▸ GOAL OF THE EXERCISE: Pick out each row below that contains the string "Convex" and copy it whole. The match is case-sensitive.

▸ MATERIAL PROVIDED:
────
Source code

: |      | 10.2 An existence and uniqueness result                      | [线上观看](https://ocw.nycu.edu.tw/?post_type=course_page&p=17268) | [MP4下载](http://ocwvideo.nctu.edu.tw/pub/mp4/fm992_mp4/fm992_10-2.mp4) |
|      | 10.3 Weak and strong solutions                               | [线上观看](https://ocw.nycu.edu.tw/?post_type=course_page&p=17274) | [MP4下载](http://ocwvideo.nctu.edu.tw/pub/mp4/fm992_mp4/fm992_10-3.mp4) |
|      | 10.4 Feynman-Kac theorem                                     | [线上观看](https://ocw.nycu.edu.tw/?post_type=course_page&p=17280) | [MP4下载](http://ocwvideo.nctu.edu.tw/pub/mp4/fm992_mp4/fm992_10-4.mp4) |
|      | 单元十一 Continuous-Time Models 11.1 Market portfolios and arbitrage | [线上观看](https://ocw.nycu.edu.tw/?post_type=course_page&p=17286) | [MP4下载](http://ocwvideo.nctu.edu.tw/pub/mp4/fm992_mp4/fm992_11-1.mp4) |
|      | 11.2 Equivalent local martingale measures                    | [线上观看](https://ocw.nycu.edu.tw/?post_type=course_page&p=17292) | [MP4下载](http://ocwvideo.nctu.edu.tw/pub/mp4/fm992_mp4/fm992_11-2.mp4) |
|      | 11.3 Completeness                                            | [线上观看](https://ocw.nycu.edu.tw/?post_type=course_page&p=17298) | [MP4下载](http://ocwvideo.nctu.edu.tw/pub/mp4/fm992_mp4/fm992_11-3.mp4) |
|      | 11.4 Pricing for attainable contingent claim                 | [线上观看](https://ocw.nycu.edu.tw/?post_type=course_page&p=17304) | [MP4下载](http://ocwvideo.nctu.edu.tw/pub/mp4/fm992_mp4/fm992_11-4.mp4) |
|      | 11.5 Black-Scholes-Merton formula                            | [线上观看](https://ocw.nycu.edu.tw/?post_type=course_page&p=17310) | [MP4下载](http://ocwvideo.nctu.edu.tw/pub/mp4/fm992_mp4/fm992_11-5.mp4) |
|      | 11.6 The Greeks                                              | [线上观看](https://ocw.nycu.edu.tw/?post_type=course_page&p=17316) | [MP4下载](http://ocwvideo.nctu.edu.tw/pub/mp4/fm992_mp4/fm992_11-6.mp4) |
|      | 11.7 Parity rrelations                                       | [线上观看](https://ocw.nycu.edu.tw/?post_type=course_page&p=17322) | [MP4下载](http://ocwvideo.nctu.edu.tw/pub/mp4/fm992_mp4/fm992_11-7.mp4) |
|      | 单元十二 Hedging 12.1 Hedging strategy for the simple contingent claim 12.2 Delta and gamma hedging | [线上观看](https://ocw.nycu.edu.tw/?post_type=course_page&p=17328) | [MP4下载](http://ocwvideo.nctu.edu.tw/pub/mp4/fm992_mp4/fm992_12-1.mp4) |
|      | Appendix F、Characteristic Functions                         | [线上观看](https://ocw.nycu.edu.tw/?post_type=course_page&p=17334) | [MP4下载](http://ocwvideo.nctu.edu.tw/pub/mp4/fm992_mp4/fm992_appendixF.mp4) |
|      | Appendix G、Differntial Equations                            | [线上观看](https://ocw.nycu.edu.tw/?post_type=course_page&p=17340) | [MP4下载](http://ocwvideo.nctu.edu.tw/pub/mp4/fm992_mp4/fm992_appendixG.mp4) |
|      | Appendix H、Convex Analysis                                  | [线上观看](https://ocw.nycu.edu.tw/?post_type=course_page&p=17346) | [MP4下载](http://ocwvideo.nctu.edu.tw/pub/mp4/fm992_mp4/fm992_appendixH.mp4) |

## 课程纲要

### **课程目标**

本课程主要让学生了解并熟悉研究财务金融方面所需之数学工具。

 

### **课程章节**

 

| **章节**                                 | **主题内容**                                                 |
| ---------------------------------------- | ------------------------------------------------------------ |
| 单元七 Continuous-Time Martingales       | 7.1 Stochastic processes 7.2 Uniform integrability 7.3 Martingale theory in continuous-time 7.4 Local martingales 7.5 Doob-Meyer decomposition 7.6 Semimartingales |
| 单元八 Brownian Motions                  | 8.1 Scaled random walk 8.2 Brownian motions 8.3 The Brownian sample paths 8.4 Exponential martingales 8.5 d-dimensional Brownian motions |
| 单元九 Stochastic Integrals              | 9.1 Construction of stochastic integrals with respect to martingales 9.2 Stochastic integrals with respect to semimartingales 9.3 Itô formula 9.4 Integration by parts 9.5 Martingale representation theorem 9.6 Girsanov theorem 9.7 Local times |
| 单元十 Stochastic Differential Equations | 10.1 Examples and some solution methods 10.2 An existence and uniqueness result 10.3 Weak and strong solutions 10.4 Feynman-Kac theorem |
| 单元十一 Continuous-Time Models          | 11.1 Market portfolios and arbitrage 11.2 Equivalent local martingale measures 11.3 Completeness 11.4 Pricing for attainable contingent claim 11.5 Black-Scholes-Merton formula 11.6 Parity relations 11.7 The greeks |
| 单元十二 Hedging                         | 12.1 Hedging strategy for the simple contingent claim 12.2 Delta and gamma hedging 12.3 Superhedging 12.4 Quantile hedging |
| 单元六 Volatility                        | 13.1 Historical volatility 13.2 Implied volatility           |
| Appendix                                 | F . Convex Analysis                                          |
────
▸ RESPONSE BOX:
|      | Appendix H、Convex Analysis                                  | [线上观看](https://ocw.nycu.edu.tw/?post_type=course_page&p=17346) | [MP4下载](http://ocwvideo.nctu.edu.tw/pub/mp4/fm992_mp4/fm992_appendixH.mp4) |
| Appendix                                 | F . Convex Analysis                                          |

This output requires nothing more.